Co-founded by Andrea Lenczner and Christie Smythe, Smythe has paraded through the women’s clothing market for 18 years, first as a wholesaler and then via e-commerce, and has become known for fashioning some contemporary-loving celebrities (the brand’s list of name drops include Meghan Markle, Madonna and Blake Lively).
Developments for Smythe’s store began in 2019, before headlines of a life-altering pandemic swarmed our screens. Although it may seem “risky” to open up a retail shop as we trudge through the umpteenth COVID wave, Lenczner and Smythe have found the benefits outweigh the perils.
“We’ve always dreamt of having our own store. Presenting the collection in the way that we envisioned it, and creating a space that represents our brand and a lifestyle has always been something we’ve been really excited to do at some point,” Smythe says.
That presentation includes activating all the senses — not just sight. Smythe’s new storefront includes a custom room scent, which smells the same as the brand’s newly-launched perfume made in collaboration with Julian Bedel of Fueguia, an Argentinian perfumery. The two co-owners also made a playlist for the space and joke about being “pretty controlling” about the visual merchandising. “We chose every little detail in there. That’s how I think you feel our presence,” Lenczner said, while giving credit to the duo’s interior design team, Ashley Botten (Ashley Botten Designs) and Tommy Smythe (TOM).
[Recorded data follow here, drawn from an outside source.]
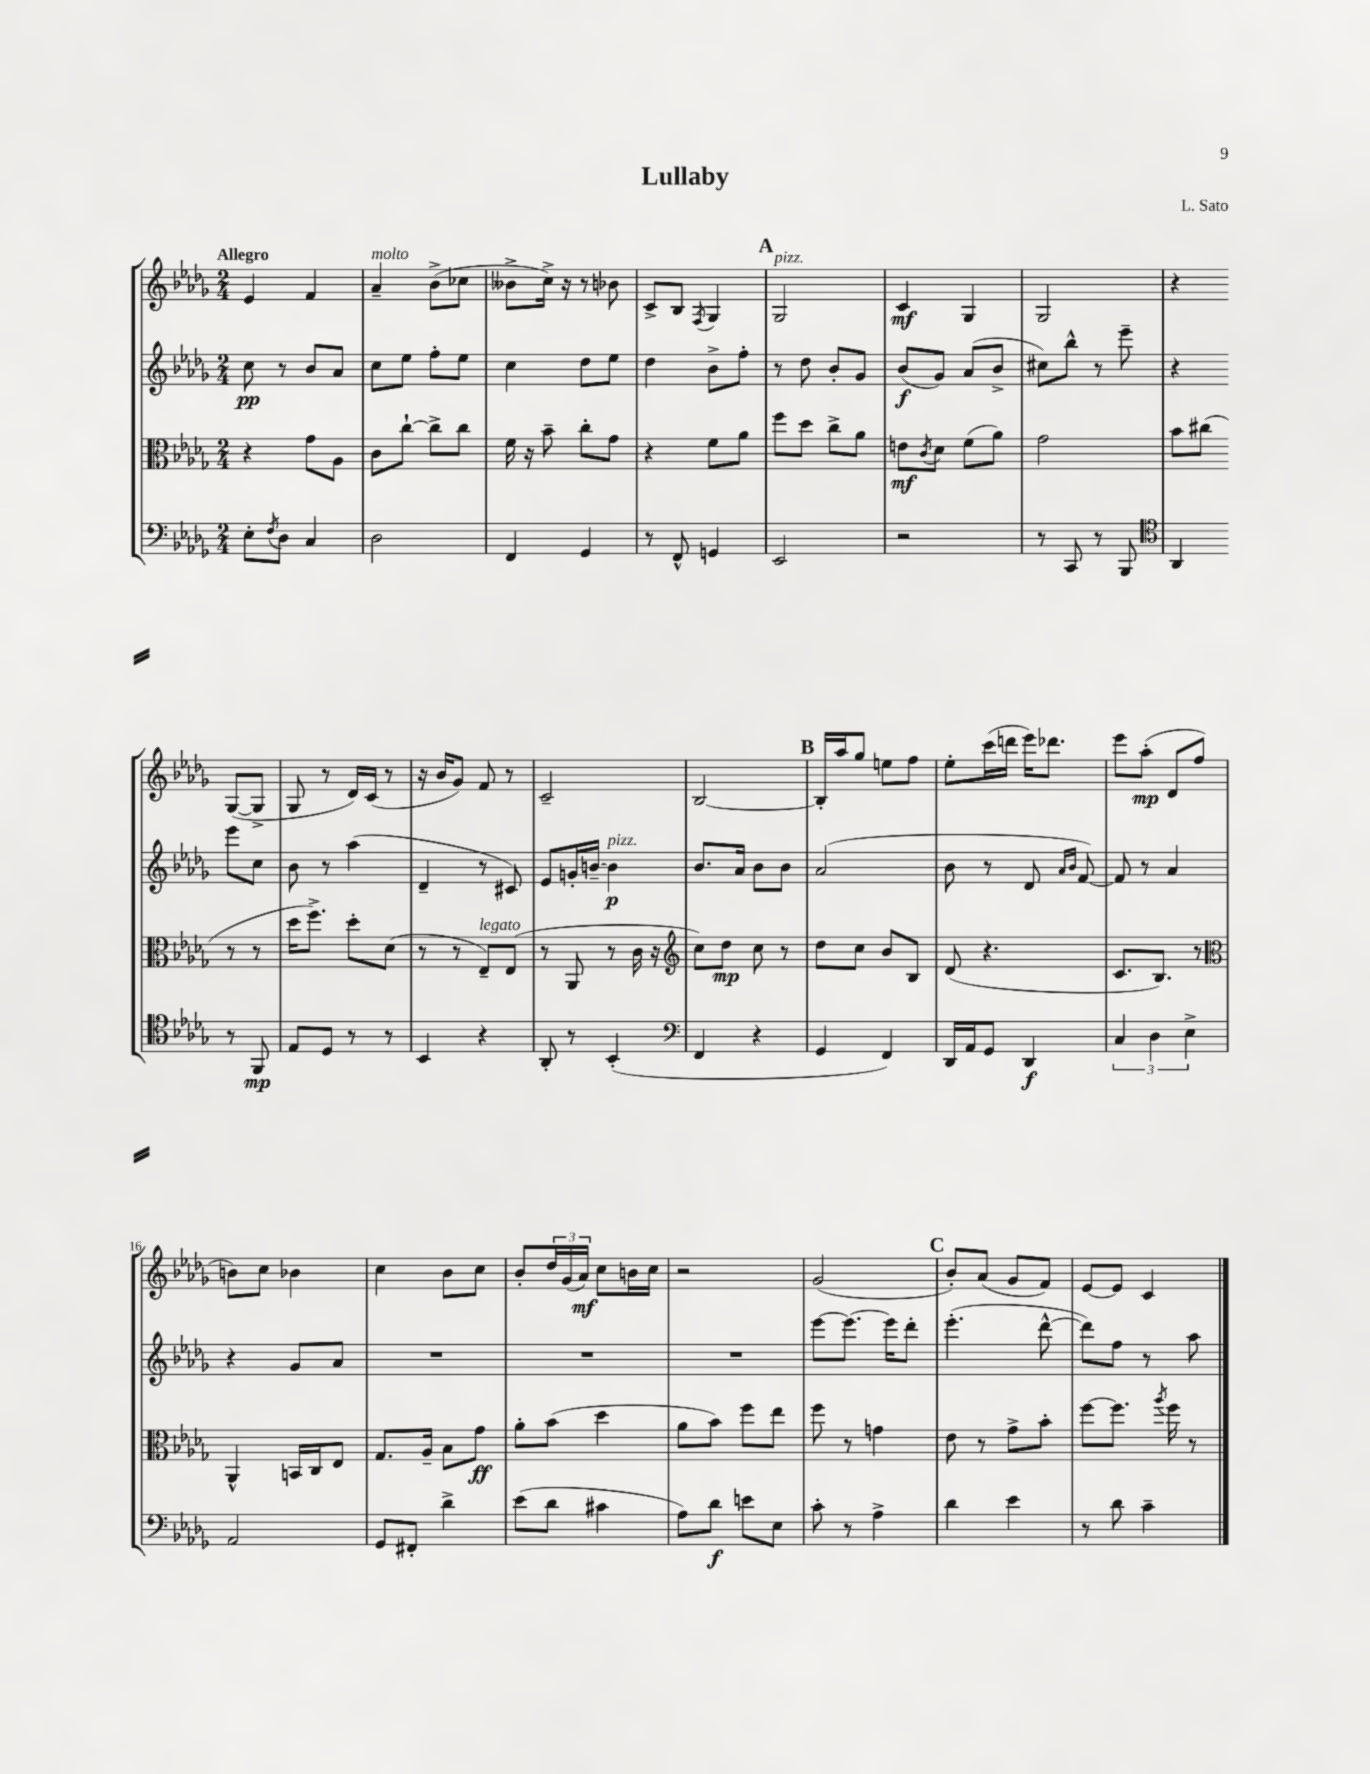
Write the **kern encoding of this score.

**kern	**kern	**kern	**kern
*staff4	*staff3	*staff2	*staff1
*clefF4	*clefC3	*clefG2	*clefG2
*k[b-e-a-d-g-]	*k[b-e-a-d-g-]	*k[b-e-a-d-g-]	*k[b-e-a-d-g-]
*M2/4	*M2/4	*M2/4	*M2/4
8E-'	4r	8cc	4e-
8qF	.	.	.
8D-	.	8r	.
4C	8g-	8b-	4f
.	8A-	8a-	.
=	=	=	=
2D-	8c	8cc	4a-~
.	[8cc`	8ee-	.
.	8cc^]	8ff'	(8b-^
.	8cc	8ee-	8cc-
=	=	=	=
4FF	16f	4cc	8b--^
.	16r	.	.
.	8b-~	.	16cc^)
.	.	.	16r
4GG-	8cc'	8dd-	8r
.	8g-	8ee-	8b-
=	=	=	=
8r	4r	4dd-	8c^
8FF^^	.	.	8B-
.	.	.	8qF
4GG	8f	8b-^	4G-
.	8a-	8ff'	.
=	=	=	=
2EE-	8ff	8r	2G-
.	8dd-	8dd-	.
.	8cc^	8b-'	.
.	8a-	8g-	.
=	=	=	=
2r	8e	(8b-	4c
.	8qc	.	.
.	8d-	8g-)	.
.	(8f	(8a-	4G-
.	8a-)	8b-^	.
=	=	=	=
8r	2g-	8cc#)	2G-
8CC	.	8bb-^^	.
8r	.	8r	.
8BBB-	.	8eee-~	.
=	=	=	=
*clefC4	*	*	*
4AA-	8b-	4r	4r
.	(8cc#	.	.
8r	8r	8eee-	([8G-
8FF	8r	8cc	8G-^]
=	=	=	=
8E-	16dd-	8b-	8G-
.	8.ff^)	.	.
8D-	.	8r	8r
8r	8dd-'	(4aa-	16d-)
.	.	.	(16c
8r	(8d-	.	8r
=	=	=	=
4BB-	8r	4d-~	16r
.	.	.	16b-
.	8r	.	8g-)
4r	8E-~)	8r	8f
.	(8E-	8c#)	8r
=	=	=	=
8AA-'	8r	8e-	2c~
8r	8AA-	16g'	.
.	.	[16b~	.
(4BB-'	8r	4b]	.
.	16c	.	.
.	16r	.	.
=	=	=	=
*clefF4	*clefG2	*	*
4FF	8cc)	8.b-	[2B-
.	8dd-	.	.
.	.	16a-	.
4r	8cc	8b-	.
.	8r	8b-	.
=	=	=	=
4GG-	8dd-	(2a-	16B-']
.	.	.	16aa-
.	8cc	.	8gg-
4FF)	8b-	.	8ee
.	8B-	.	8ff
=	=	=	=
16DD-	(8d-	8b-	8ee-'
16AA-	.	.	.
8GG-	4.r	8r	(16ccc
.	.	.	16ddd
4DD-	.	8d-	16eee-)
.	.	.	8.ddd-
.	.	16qqa-	.
.	.	16qqb-	.
.	.	[8f)	.
=	=	=	=
6C	8.c	8f]	8eee-
.	.	8r	(8aa-'
6D-	.	.	.
.	8.B-)	.	.
.	.	4a-	8d-
6E-^	.	.	.
.	8r	.	8ff
=	=	=	=
*	*clefC3	*	*
2AA-	4AA-^^	4r	8b)
.	.	.	8cc
.	16BB	8g-	4b-
.	16C	.	.
.	8E-	8a-	.
=	=	=	=
8GG-	8.G-	2r	4cc
8FF#'	.	.	.
.	16A-~	.	.
4d-^	8B-	.	8b-
.	8g-	.	8cc
=	=	=	=
(8e-	8a-'	2r	8b-'
8d-	(8b-	.	24dd-
.	.	.	(24g-
.	.	.	24a-)
4c#	4dd-	.	8cc
.	.	.	16b
.	.	.	16cc
=	=	=	=
8A-)	8a-	2r	2r
8d-	8b-)	.	.
8e	8ff	.	.
8E-	8ee-	.	.
=	=	=	=
8c'	8ff	[8eee-	(2g-
8r	8r	8.eee-_	.
4A-^	4g	.	.
.	.	16eee-]	.
.	.	8ddd-'	.
=	=	=	=
4d-	8e-	(4.eee-'	8b-')
.	8r	.	(8a-
4e-	8g-^	.	8g-
.	8b-'	[8ddd-^^	8f)
=	=	=	=
8r	[8ff	8ddd-])	[8e-
8d-	8.ff]	8ff	8e-]
4c~	.	8r	4c
.	8qaa-	.	.
.	16ff	.	.
.	8r	8aa-	.
==	==	==	==
*-	*-	*-	*-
“Andrea and I have always followed our gut. And from a retail perspective, we wanted to shop in a store again. So, we listened to that. And I think other people [want to] as well.” For Smythe and Lenczner, digital and in-person shopping support one another.
In 2020, 58,000 Canadian businesses became inactive. Being closed for months at a time forced companies to rely on digital sales. But with Smythe opening a storefront after the pandemic shut down thousands of shops, what might this signify about the future of brick-and-mortar? What exactly does IRL shopping look like from here on out? Lenczner and Smythe prove that while so much has changed, the deep desire for personal connection means the world of retail is taking new shape. The stakes are higher and the customer wants more than just an exchange of currency for a product. They want a special shopping experience.
“You’ve got to meet your customer wherever they want to be met, which is online, at Holt Renfrew [where certain Smythe pieces can be purchased] and at your own store — where they can absolutely see and try everything and not just see the edits done by other wholesalers,” Lenczner shares. Personalization is not just an asset; it is essential to the survival of many of these businesses.
According to a study from the department of textile and apparel management at the University of Missouri, businesses with a strong online presence were better able to withstand the pandemic’s impact. Perhaps what set Smythe up for this opportunity is that it had mastered the science of e-commerce and developed its digital presence before hanging out its shingle at 1116 Yonge St.
“I feel like a newbie,” Smythe jokes about opening a storefront. The duo expresses that learning what you don’t know is so important. But for the co-founders, there’s less to unlearn, like outdated shop-owner dogmas that didn’t survive the pandemic. Entering the IRL shopping space right at the start of this new retail era could be the ticket into continued success.